## Text segment
########################################
They Call It Generation Debt

It’s been years since I regularly read the Village Voice, but there’s a recent article that makes a point I’ve been saying for some time now. In looking at the last few years of my career, I’ve had to say, “I guessed wrong when I chose a career doing technology marketing. I thought the sector wouldn’t fall as hard as it did, or even if it did fall, I had enough connections and a good enough resume to keep employed.” I guessed wrong and paid the price. And now the Voice is looking at this same issue:

Choosing a career path is a high-stakes gamble on where the jobs are likely to be two or four years down the road. Guess wrong and you could end up at a dead-end retail or fast-food job, slowly climbing out of a deep, dank hole of debt. Guess right, and you’ll enter a job market that offers less security than ever.

I’m older than the people the author highlights as examples, but he has profiled my life too, down to the choices I made when my career crumbled and I needed to take a job – any job – to keep it together. I try hard not to wallow in self-pity over what happened. I certainly don’t think the world owes me a career. But it’s damn hard to build a life when the career choices you make go so swiftly from right to wrong.

Here’s a look at the future:

May marked the nation’s third straight month of job growth, but the long-range view is mixed. For the best handicapping, you want the job market equivalent of a Las Vegas line-maker, the Bureau of Labor Statistics in Washington, D.C. Every couple of years officials there release the mother of all occupational outlooks, the 10-year employment projections. The most recent one, published in February, projected 21.3 million net new jobs through 2012. Construction jobs should keep growing (expect to see a million more by 2012). The strongest service-sector bets are in education, health care, and state and local government. The single best choice may be to join the ranks of registered nurses (623,000 new jobs).
########################################
## Task set
A. List the service-sector areas that the post on generation debt names as the strongest bets.
B. From the post on generation debt, repeat word for word the passage from "Choosing a career" up to and including "right to wrong.".

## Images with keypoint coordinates
########################################
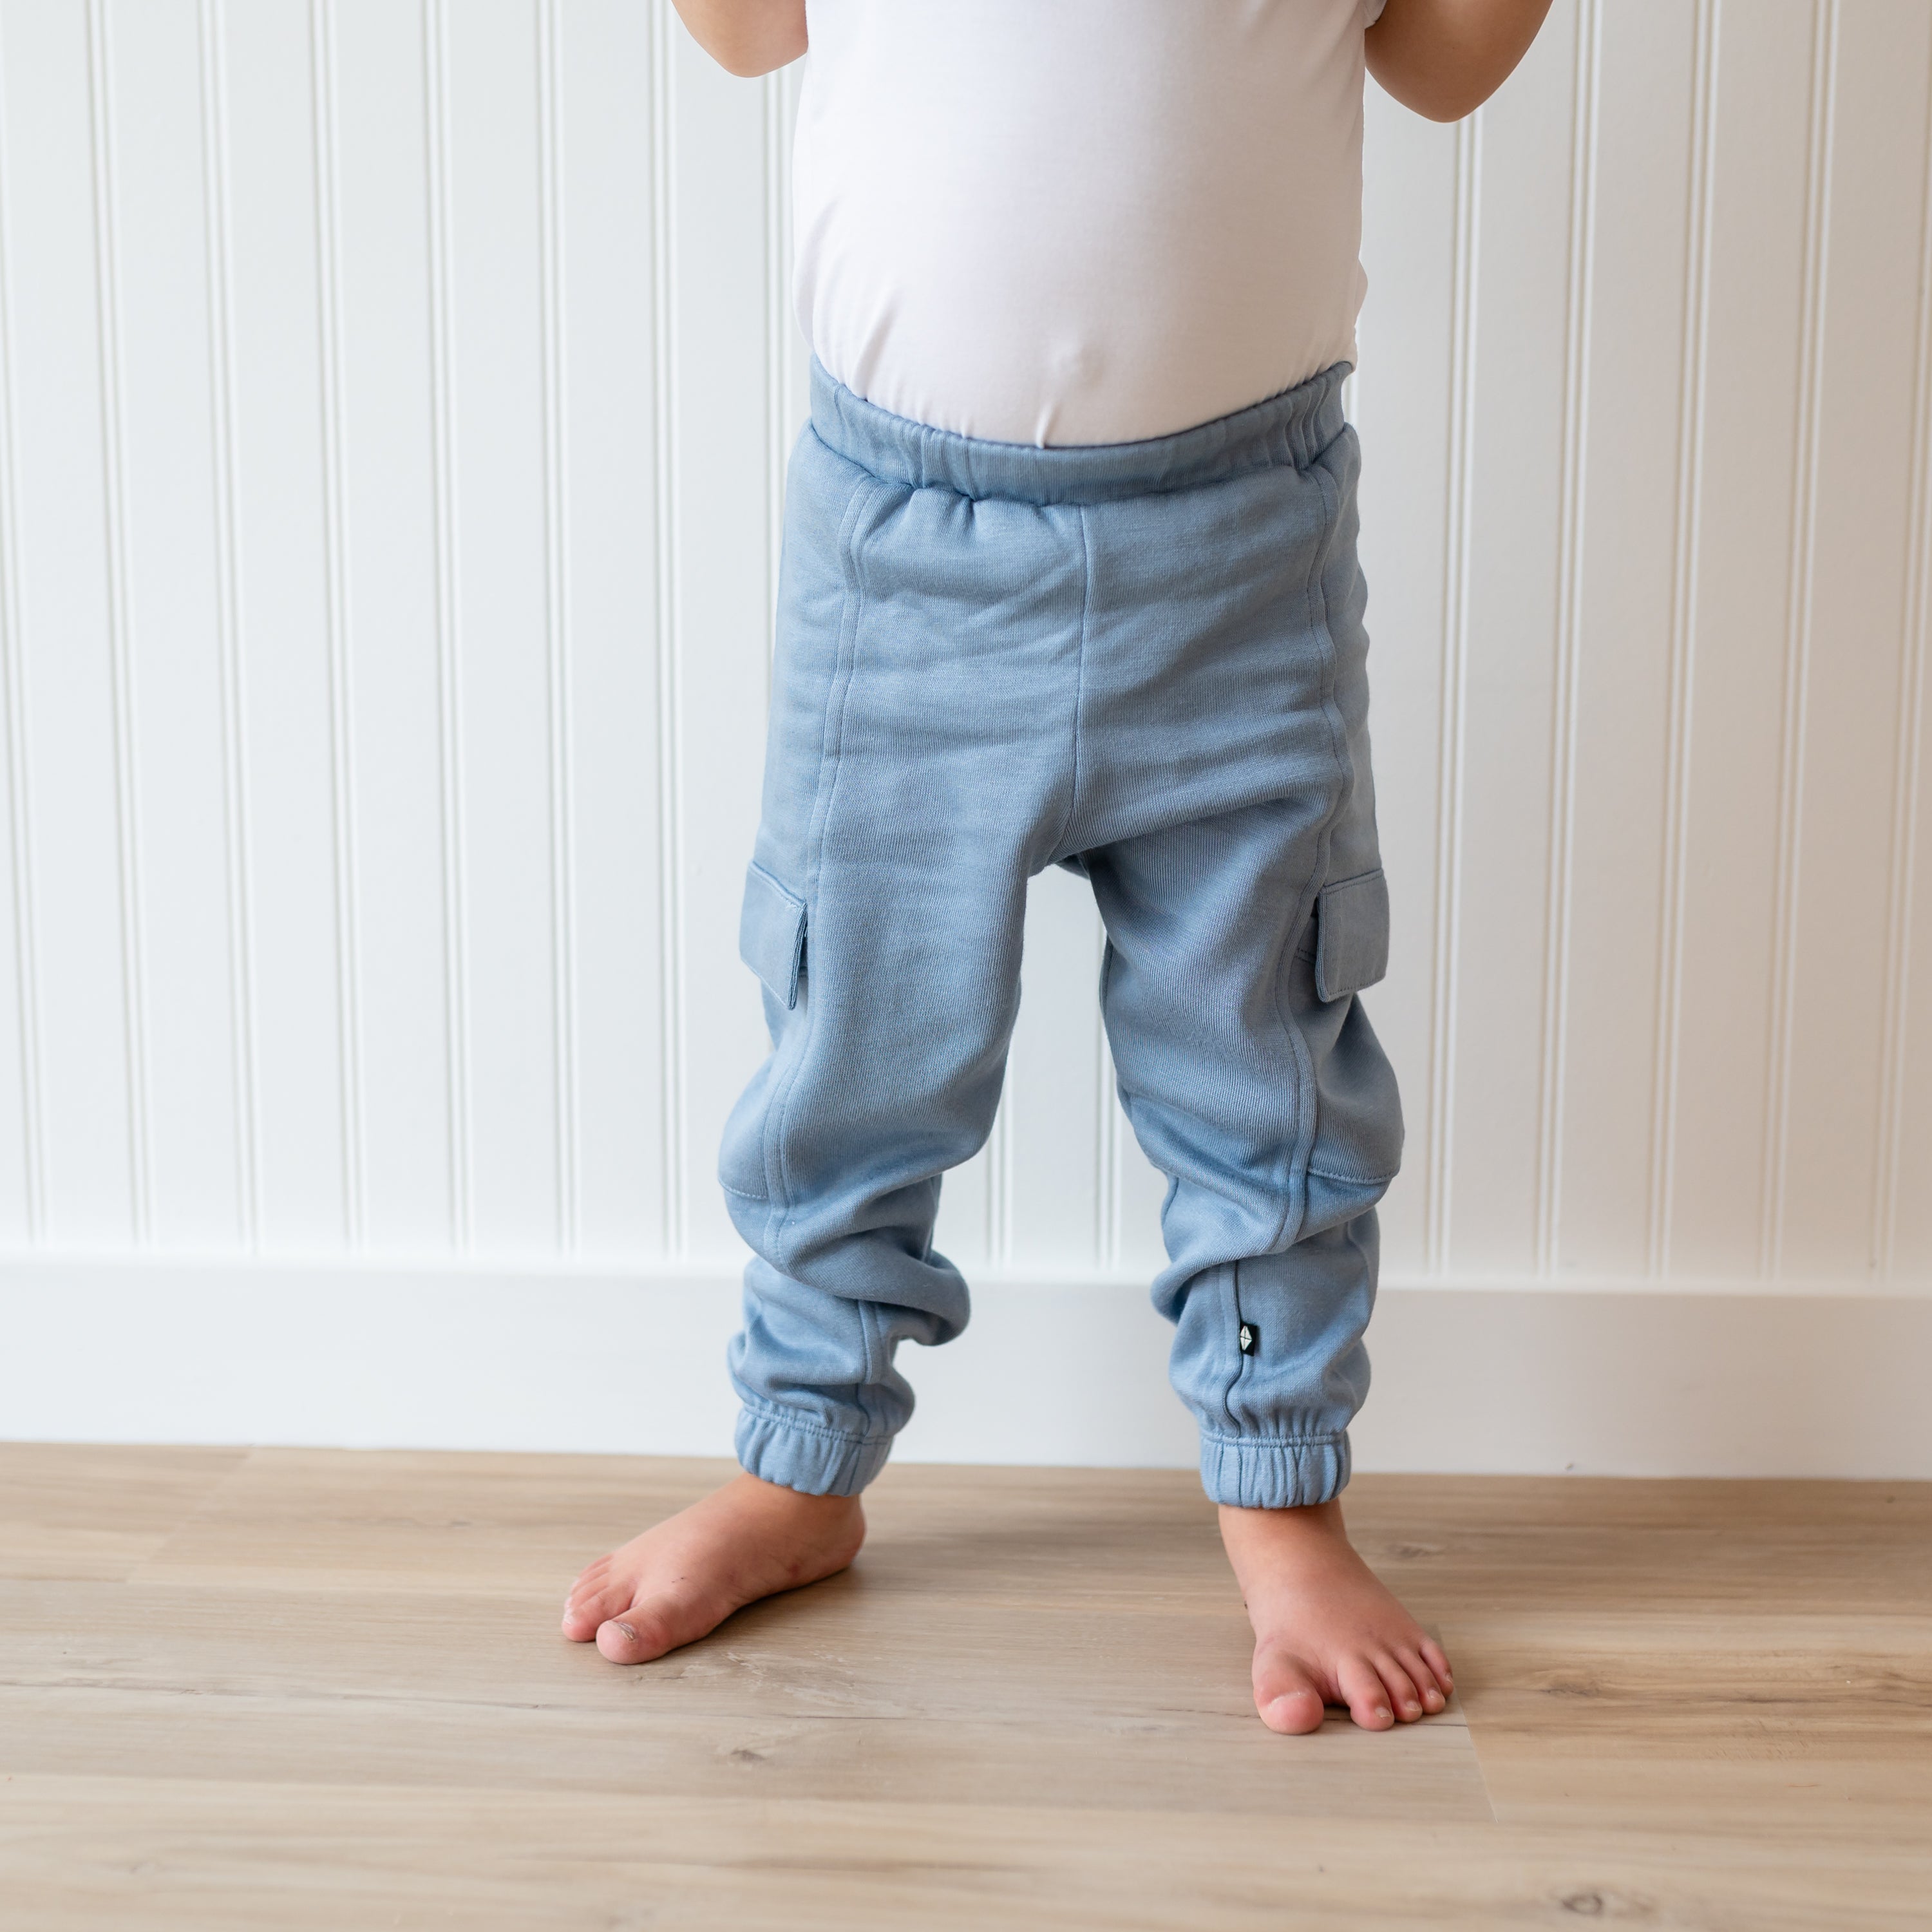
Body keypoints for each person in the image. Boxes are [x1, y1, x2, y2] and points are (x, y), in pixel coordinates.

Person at [565, 0, 1551, 1736]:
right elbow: (741, 33)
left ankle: (1281, 1496)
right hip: (900, 550)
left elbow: (1450, 58)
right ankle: (803, 1462)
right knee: (852, 1034)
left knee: (1265, 1044)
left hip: (1242, 547)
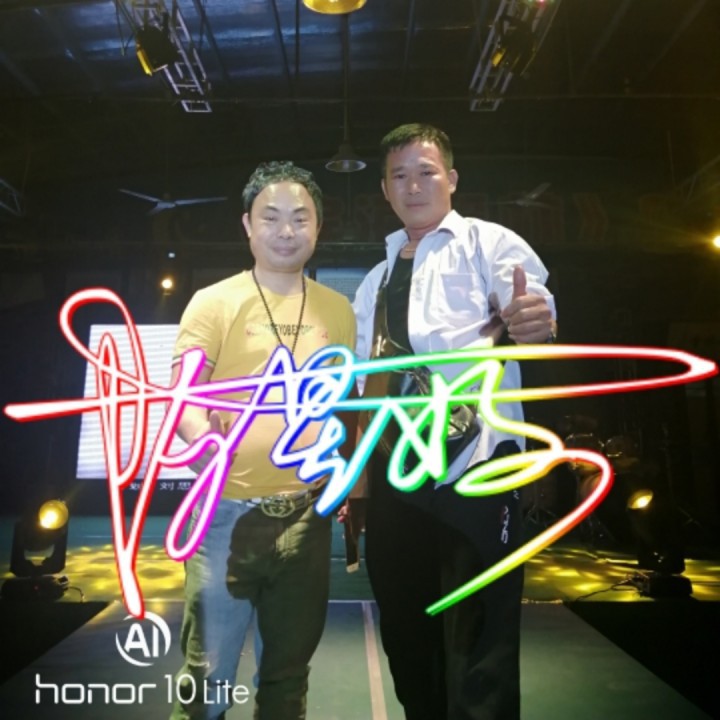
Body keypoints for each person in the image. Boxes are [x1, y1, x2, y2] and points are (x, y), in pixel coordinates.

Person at [351, 123, 557, 720]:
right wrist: (360, 480)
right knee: (405, 629)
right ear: (385, 190)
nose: (413, 186)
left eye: (427, 172)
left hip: (477, 465)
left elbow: (532, 304)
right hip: (396, 471)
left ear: (452, 179)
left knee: (480, 640)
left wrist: (533, 318)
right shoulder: (373, 281)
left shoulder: (490, 244)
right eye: (399, 176)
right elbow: (368, 384)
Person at [169, 161, 357, 720]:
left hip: (306, 519)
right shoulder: (214, 301)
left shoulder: (337, 310)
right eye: (270, 217)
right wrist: (204, 443)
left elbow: (341, 405)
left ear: (318, 227)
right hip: (225, 515)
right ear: (247, 225)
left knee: (287, 680)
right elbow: (184, 397)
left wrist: (345, 476)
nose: (286, 230)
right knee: (207, 679)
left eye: (301, 217)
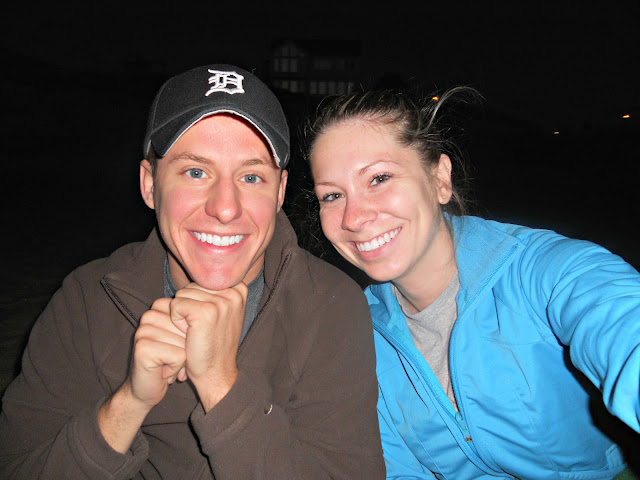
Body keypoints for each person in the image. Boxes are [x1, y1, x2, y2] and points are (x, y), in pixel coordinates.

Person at [0, 64, 385, 479]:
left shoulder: (331, 306)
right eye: (196, 172)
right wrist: (128, 404)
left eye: (251, 176)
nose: (225, 208)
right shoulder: (88, 299)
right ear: (150, 184)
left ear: (280, 192)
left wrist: (222, 386)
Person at [306, 87, 640, 479]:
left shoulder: (544, 272)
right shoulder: (352, 335)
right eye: (332, 196)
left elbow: (620, 322)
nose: (354, 218)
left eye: (379, 178)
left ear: (439, 179)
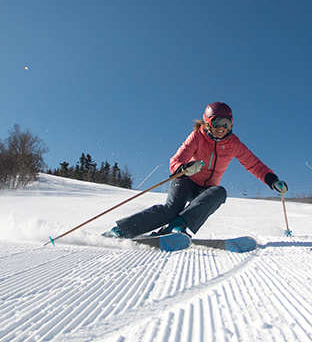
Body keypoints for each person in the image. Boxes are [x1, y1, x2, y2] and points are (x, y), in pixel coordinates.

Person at [106, 101, 287, 239]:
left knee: (219, 193)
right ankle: (122, 229)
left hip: (206, 190)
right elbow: (175, 161)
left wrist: (272, 180)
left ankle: (177, 226)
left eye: (226, 124)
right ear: (208, 122)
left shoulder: (233, 144)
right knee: (171, 209)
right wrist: (184, 169)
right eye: (217, 123)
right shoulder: (197, 136)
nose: (221, 129)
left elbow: (253, 164)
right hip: (186, 179)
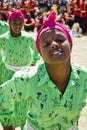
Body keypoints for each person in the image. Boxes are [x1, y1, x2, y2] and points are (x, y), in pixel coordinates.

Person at [0, 11, 87, 130]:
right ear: (41, 53)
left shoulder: (83, 77)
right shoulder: (26, 79)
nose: (54, 44)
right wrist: (7, 126)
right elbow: (3, 96)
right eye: (46, 43)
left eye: (61, 40)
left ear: (70, 45)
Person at [0, 8, 40, 85]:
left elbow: (37, 49)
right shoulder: (3, 39)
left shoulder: (28, 38)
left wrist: (33, 62)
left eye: (20, 23)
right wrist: (1, 63)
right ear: (9, 24)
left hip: (25, 72)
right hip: (8, 72)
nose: (17, 26)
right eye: (14, 23)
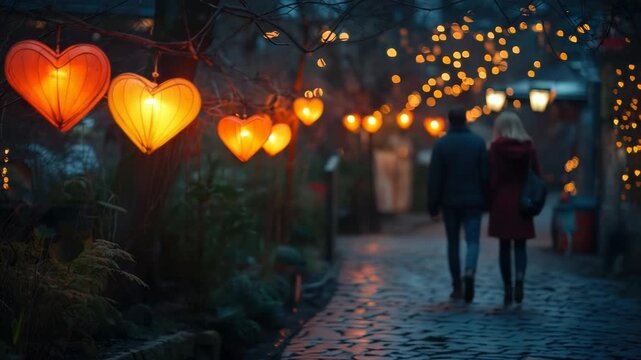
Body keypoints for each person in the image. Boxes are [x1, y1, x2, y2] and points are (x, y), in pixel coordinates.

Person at [428, 107, 488, 303]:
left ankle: (457, 285)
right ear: (466, 120)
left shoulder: (441, 145)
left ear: (449, 121)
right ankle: (470, 270)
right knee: (472, 241)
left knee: (452, 243)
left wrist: (433, 206)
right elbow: (485, 175)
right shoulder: (478, 143)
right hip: (474, 201)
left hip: (450, 202)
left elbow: (435, 178)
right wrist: (487, 200)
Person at [488, 111, 541, 305]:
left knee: (504, 246)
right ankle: (520, 279)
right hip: (523, 201)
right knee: (520, 245)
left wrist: (490, 199)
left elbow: (492, 177)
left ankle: (507, 288)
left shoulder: (495, 148)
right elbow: (537, 174)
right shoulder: (529, 147)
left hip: (502, 200)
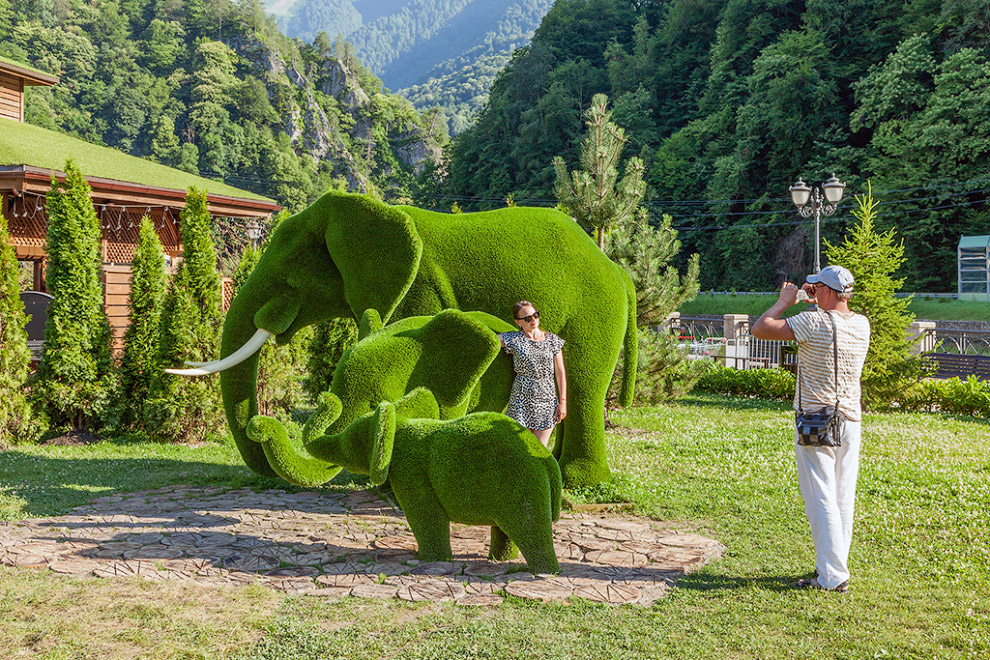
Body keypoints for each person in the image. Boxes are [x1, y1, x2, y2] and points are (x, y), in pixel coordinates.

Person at [751, 265, 871, 592]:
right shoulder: (862, 324)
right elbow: (829, 321)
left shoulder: (812, 321)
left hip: (815, 419)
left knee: (820, 496)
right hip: (849, 420)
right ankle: (832, 567)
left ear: (828, 292)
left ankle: (832, 577)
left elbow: (761, 328)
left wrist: (785, 302)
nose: (813, 292)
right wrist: (814, 299)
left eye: (817, 288)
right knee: (842, 496)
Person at [499, 301, 567, 447]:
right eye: (528, 318)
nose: (533, 320)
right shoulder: (514, 339)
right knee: (518, 448)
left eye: (535, 315)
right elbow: (489, 340)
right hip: (521, 401)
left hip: (547, 400)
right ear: (518, 322)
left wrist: (563, 402)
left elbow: (560, 372)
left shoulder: (552, 341)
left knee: (538, 451)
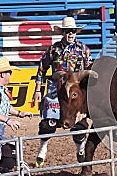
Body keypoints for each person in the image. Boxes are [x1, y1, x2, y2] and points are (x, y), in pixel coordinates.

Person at [32, 17, 93, 167]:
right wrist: (37, 89)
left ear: (75, 32)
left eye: (72, 31)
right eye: (67, 31)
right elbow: (42, 68)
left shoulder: (83, 49)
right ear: (63, 33)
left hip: (75, 90)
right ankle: (42, 150)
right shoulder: (54, 49)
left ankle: (81, 149)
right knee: (48, 123)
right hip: (56, 88)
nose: (70, 34)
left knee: (79, 123)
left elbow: (89, 68)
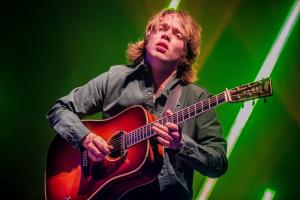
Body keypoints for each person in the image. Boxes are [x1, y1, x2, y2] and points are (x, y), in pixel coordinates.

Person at [46, 9, 228, 200]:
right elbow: (59, 109)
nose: (166, 35)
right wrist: (85, 138)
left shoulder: (198, 98)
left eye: (177, 34)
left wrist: (181, 144)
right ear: (148, 34)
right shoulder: (114, 79)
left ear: (185, 52)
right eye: (161, 28)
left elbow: (218, 163)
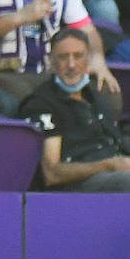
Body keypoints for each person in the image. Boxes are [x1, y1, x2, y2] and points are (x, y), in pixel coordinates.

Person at [19, 26, 130, 191]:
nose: (71, 65)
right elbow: (52, 172)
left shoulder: (97, 97)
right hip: (76, 187)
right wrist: (109, 165)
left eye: (78, 56)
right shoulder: (41, 104)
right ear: (52, 61)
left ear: (88, 59)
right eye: (63, 57)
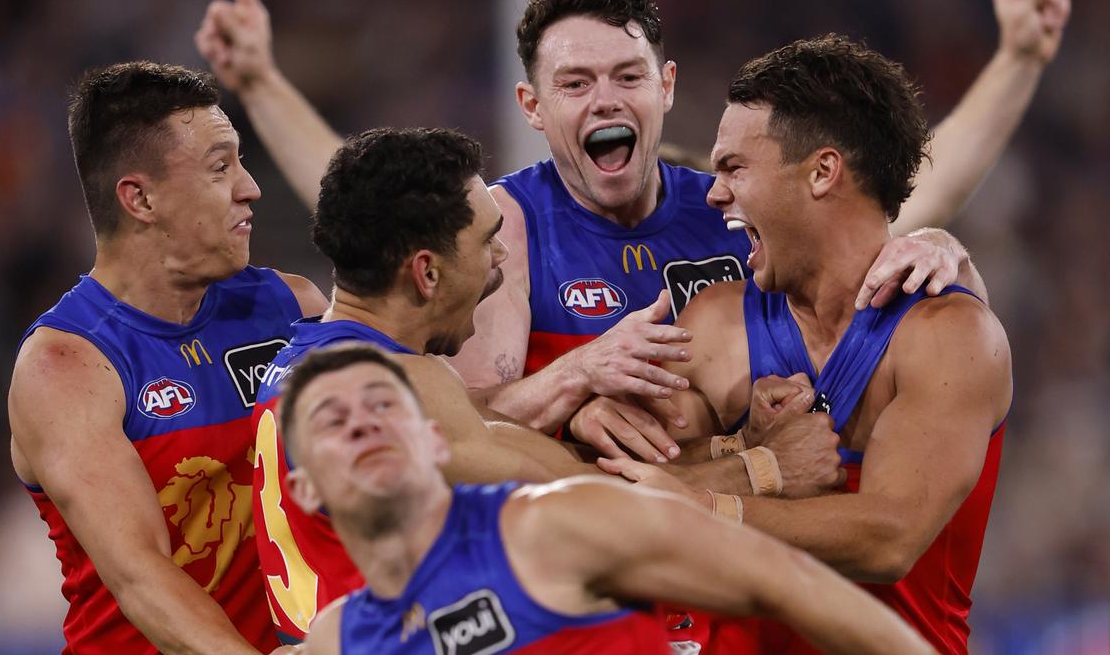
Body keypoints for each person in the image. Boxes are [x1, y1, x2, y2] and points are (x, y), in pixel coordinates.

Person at [192, 0, 1064, 456]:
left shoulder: (736, 207)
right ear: (531, 107)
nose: (605, 100)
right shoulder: (508, 230)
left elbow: (897, 195)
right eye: (574, 84)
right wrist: (580, 373)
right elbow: (455, 414)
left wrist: (941, 238)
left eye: (626, 76)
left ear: (667, 88)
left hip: (723, 558)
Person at [249, 126, 848, 643]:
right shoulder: (386, 389)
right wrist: (768, 469)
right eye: (487, 242)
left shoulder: (310, 359)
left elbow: (542, 462)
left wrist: (732, 447)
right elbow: (590, 505)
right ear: (427, 272)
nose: (501, 260)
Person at [601, 33, 1014, 655]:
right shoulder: (717, 322)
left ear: (823, 172)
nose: (714, 194)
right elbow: (626, 482)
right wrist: (748, 456)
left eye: (734, 168)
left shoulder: (949, 337)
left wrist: (708, 505)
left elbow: (889, 538)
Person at [279, 343, 936, 655]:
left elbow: (788, 584)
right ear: (304, 489)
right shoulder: (341, 639)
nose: (361, 422)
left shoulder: (555, 524)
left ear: (436, 443)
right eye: (331, 421)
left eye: (382, 406)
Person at [7, 62, 326, 654]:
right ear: (140, 198)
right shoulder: (67, 365)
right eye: (220, 167)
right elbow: (141, 575)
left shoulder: (292, 307)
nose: (249, 186)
########################################
## Answers for the tasks
A.
- Education
- Health care
- State and local government

B.
Choosing a career path is a high-stakes gamble on where the jobs are likely to be two or four years down the road. Guess wrong and you could end up at a dead-end retail or fast-food job, slowly climbing out of a deep, dank hole of debt. Guess right, and you’ll enter a job market that offers less security than ever.

I’m older than the people the author highlights as examples, but he has profiled my life too, down to the choices I made when my career crumbled and I needed to take a job – any job – to keep it together. I try hard not to wallow in self-pity over what happened. I certainly don’t think the world owes me a career. But it’s damn hard to build a life when the career choices you make go so swiftly from right to wrong.